Thursday September 29, 2005
Japan, ASEAN trade ministers fail to break impasse in FTA talks
(Kyodo) — Japan and the Association of Southeast Asian Nations failed to narrow their differences on launching free trade negotiations between the two sides during a ministerial meeting on Thursday.
Trade ministers from the 10-member ASEAN urged Japan to soften its position that their free trade negotiations should only be launched after Tokyo has wrapped up bilateral FTA deals with individual ASEAN countries, officials said after the meeting. "Nobody shifted position," ASEAN Secretary General Ong Keng Yong said after the meeting, which was held on the sidelines of an annual gathering of ASEAN economic ministers. "Basically they have not agreed to anything and we also have not agreed on anything."
ASEAN officials said Japanese deputy trade minister Hachiro Okonogi, who is attending the meeting on behalf of Japanese Trade Minister Shoichi Nakagawa, is expected to convey ASEAN’s request back to Tokyo. "We intend on our part to pursue both regional and bilateral negotiations," Okonogi told a news conference.
But he added: "It doesn’t mean we have changed our position. Through the meeting today we have been able to realize once again the importance of regional negotiations but it continues to be our understanding that bilateral negotiations are also important."
ASEAN countries are exasperated at the slow pace of preliminary free trade talks with Japan, which have been bogged down by their differences on rules of origin and by Japan’s insistence to take the bilateral approach, which they say is expected to cause complications.
Japan has inked a bilateral FTA with Singapore, and has nearly concluded bilateral FTA deals with Malaysia, the Philippines and Thailand. It started negotiations for a deal with Indonesia earlier this year.
ASEAN officials said Japan plans to negotiate one single FTA deal with the rest of ASEAN’s 10 member countries, namely Brunei, Cambodia, Laos, Myanmar and Vietnam.

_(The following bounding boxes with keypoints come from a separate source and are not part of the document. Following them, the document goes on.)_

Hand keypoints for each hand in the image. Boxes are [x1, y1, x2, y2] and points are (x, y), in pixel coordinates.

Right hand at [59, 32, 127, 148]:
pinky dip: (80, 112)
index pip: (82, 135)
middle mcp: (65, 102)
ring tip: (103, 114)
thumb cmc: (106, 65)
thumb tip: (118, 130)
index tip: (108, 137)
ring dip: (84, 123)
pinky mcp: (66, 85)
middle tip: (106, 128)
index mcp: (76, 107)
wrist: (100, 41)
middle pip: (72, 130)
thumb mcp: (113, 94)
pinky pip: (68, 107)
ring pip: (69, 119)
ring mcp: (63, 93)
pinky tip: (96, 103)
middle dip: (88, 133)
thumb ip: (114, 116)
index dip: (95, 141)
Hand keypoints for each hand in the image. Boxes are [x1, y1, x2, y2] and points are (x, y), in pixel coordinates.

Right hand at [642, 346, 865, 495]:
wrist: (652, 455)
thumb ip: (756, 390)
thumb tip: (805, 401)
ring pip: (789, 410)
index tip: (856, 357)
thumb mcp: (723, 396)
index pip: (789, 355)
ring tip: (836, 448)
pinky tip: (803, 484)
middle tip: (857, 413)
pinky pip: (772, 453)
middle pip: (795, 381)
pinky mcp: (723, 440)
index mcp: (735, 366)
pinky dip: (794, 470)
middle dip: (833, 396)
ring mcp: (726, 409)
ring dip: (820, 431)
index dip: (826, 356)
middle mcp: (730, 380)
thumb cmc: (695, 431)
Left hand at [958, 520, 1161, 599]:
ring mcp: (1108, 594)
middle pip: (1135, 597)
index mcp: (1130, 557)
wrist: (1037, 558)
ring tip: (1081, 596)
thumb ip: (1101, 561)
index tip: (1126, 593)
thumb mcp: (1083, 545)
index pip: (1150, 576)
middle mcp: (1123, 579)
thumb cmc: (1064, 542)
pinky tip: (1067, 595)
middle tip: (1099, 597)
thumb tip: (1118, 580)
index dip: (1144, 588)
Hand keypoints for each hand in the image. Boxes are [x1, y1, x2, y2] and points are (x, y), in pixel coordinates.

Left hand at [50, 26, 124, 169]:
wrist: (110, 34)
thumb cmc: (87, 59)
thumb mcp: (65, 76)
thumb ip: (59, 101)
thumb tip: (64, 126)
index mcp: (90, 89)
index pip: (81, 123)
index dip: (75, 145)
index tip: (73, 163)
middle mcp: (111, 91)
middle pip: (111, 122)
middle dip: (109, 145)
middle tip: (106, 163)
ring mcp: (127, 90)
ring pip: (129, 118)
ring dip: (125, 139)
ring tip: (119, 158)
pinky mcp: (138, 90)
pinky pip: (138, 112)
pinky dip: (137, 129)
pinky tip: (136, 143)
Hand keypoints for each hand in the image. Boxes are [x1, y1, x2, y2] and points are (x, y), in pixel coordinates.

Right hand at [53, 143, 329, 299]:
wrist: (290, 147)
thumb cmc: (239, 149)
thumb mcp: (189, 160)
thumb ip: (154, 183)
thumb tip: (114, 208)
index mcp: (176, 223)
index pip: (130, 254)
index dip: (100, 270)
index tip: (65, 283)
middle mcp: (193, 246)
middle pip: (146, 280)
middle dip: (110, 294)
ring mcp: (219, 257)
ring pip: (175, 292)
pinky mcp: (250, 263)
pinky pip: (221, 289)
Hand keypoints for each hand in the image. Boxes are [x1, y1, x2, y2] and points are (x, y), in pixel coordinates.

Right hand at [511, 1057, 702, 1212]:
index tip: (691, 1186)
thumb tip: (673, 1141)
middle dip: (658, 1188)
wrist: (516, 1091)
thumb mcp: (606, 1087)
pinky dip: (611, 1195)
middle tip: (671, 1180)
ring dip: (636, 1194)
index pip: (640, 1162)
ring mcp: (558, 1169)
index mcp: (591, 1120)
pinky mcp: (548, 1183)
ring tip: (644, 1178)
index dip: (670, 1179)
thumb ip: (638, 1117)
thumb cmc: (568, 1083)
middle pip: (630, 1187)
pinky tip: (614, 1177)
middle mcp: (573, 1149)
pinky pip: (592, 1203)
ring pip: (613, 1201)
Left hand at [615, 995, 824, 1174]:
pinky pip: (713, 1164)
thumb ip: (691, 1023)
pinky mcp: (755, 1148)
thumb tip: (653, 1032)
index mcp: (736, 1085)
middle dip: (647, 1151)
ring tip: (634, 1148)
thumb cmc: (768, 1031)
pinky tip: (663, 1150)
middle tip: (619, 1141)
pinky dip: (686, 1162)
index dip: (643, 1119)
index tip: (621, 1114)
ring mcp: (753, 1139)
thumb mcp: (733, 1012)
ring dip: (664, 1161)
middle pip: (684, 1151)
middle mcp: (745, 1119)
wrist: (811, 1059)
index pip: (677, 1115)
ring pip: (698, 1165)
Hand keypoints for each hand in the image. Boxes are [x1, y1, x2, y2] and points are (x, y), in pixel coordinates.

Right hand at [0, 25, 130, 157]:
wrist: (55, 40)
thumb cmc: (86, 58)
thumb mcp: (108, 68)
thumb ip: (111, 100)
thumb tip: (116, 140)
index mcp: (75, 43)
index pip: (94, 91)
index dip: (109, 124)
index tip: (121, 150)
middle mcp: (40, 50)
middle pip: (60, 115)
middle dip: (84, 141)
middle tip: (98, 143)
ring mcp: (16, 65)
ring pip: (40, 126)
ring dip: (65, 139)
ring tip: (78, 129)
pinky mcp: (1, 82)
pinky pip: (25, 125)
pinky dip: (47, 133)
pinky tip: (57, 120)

It plans to string all these FTAs together into one FTA deal with the grouping as a whole.
Several months ago the group wrote a letter to Nakagawa to express its concern at the slow pace of free trade talks, ASEAN officials said.
The group is under pressure to show that some headway has been achieved when ASEAN leaders meet for an annual summit in Kuala Lumpur in December.
Japan, which has agreed with ASEAN to achieve full trade liberalization by 2012, has been lagging behind China and South Korea.
China and ASEAN have already concluded negotiations to liberalize trade in goods and have started to implement cuts in import tariffs since July this year with the end goal of 2010 for full liberalization.
ASEAN and South Korea have agreed to achieve elimination of tariffs for 80 percent of products by 2009 and the rest at a yet undetermined date between 2010 and 2012.
"I hope we have convinced them that we should do it (bilateral and regional FTAs) concurrently," Ong said. "I don’t think the deadlock can be maintained for a long time."
Ong indicated that ASEAN is willing to show some flexibility on the issue of rules of origin.